The question reveals a paradigm where God punishes evil by inflicting hardship.  His physical handicap is only the result of something he or his parent’s did. The struggle he is experiencing is directly related to the choices he made. He got what was coming to him and we should not pity him because he brought this on himself. Karma.

Under this view, God only blesses those who behave well. Those of us who do right and who love God can expect good lives, our health, enough money, safety, and the absence of horrible hardships. God only smites the wicked with this stuff.

This is a loaded question they asked.

Jesus’ response must have surprised them: “It was not that this man sinned, or his parents, but that the works of God might be displayed in him.”

In his answer, Jesus is displacing karma with an accurate view of God, man, and the state of the world. Had this blind man sinned in his life? Sure. Had his parents? Yes. But the simplistic view of God as a petty score keeper, eager to show his disapproval, is not reality. Nor is the idea that man’s individual actions will determine how blessed or difficult his life is.

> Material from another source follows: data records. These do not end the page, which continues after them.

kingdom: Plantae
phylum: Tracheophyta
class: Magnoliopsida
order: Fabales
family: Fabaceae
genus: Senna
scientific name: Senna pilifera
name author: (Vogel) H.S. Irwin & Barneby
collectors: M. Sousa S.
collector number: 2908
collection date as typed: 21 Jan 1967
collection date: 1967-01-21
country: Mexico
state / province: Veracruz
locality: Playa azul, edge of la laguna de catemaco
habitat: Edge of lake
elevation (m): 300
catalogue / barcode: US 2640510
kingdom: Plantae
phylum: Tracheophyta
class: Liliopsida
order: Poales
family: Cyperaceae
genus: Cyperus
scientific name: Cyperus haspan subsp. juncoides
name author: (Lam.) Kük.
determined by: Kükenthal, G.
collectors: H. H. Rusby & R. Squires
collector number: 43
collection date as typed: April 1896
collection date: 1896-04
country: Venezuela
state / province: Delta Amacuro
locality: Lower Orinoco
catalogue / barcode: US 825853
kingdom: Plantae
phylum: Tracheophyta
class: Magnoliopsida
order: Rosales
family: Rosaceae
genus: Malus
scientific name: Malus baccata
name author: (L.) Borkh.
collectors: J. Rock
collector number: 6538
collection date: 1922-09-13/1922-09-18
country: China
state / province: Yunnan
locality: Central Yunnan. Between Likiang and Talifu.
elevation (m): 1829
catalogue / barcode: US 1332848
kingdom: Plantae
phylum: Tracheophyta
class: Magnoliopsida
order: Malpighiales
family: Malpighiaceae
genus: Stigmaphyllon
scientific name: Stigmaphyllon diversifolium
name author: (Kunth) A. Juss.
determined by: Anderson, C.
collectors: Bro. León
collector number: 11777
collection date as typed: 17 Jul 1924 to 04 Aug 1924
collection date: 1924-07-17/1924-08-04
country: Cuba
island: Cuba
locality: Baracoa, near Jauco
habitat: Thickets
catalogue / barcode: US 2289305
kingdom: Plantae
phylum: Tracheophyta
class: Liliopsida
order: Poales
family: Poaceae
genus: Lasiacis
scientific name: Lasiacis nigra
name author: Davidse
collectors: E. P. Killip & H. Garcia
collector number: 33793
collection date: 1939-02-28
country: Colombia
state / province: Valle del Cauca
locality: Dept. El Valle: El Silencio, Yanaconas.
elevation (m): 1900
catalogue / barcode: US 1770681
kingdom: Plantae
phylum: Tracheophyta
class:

There is something more going on here. And Jesus hints at it before he acts next. This man was born blind…that the works of God might be displayed in him. Underlining this story is the reality of the state of the world—brokenness. To say that things are broken is to say that, even though God created the world and oversees it, the world does not function as it should. Work is hard. Disasters happen. Relationships fail. People die. Power is abused. People are born with handicaps. We are all subject to feel the brokenness of the world in different ways. Sometimes we bring consequences upon ourselves, but other times, it just happens to us. What did this man do to be born blind? Nothing. It is the seemingly random consequence of living in a broken world. But herein lies the beauty of Jesus’ response. Out of this unfortunate reality you were born into, God is going to work.

You may know what happens next. Jesus spits on the ground, makes a little mud and puts it on the blind man’s eyes. He commands the man to go wash, and he comes back seeing! By giving this man physical and spiritual sight, Jesus proves what he has just said about himself: “I am the light of the world.”

Lauren and I have at times exhausted ourselves with questions. Why do we have infertility? How did this happen and how can we fix it? Why is adoption so hard? So expensive? So slow? Why us? Our questions carry a speculation and uncertainty that rings throughout to the disciples’ question—who sinned? At the end of the day, there is no good answer for these questions besides brokenness. Bad things happen. But after 32 months of trying to start a family, we’re only just beginning to see the extent to which God can redeem our broken situation. People have said we’re an encouragement to them. Couples in the same situation have come to us for guidance. Really? Us? But we don’t have the answers. I’m beginning to think that grieving people really don’t want answers. Just hope. Hope that there is a way forward. Hope that they are not alone in their darkness. Hope that God is not mean or apathetic. Hope that their faith is worth something and can survive this reality they’re facing.


One of the speakers at this retreat last week called us heroes. A bit of an overstatement, I thought at the time. He went on to explain himself. He said that we’re heroes because we’re taking what is God’s and reclaiming it for him. God made everything and God makes babies, he said. So these babies, like everything, belong to God. And when we take them in and care for them, we’re showing that we respect and honor and value the one who made them. Isn’t that what Christians do though? Isn’t that what our lives are about? We reclaim what is God’s in spite of brokenness. To be clear, we're not heroes. All along, I’ve thought adoption was a way for Lauren and I to start a family, but that’s not all. Apparently, there is a bigger picture I’m not seeing. There is something more going on here and it has to do with God's care for his creation.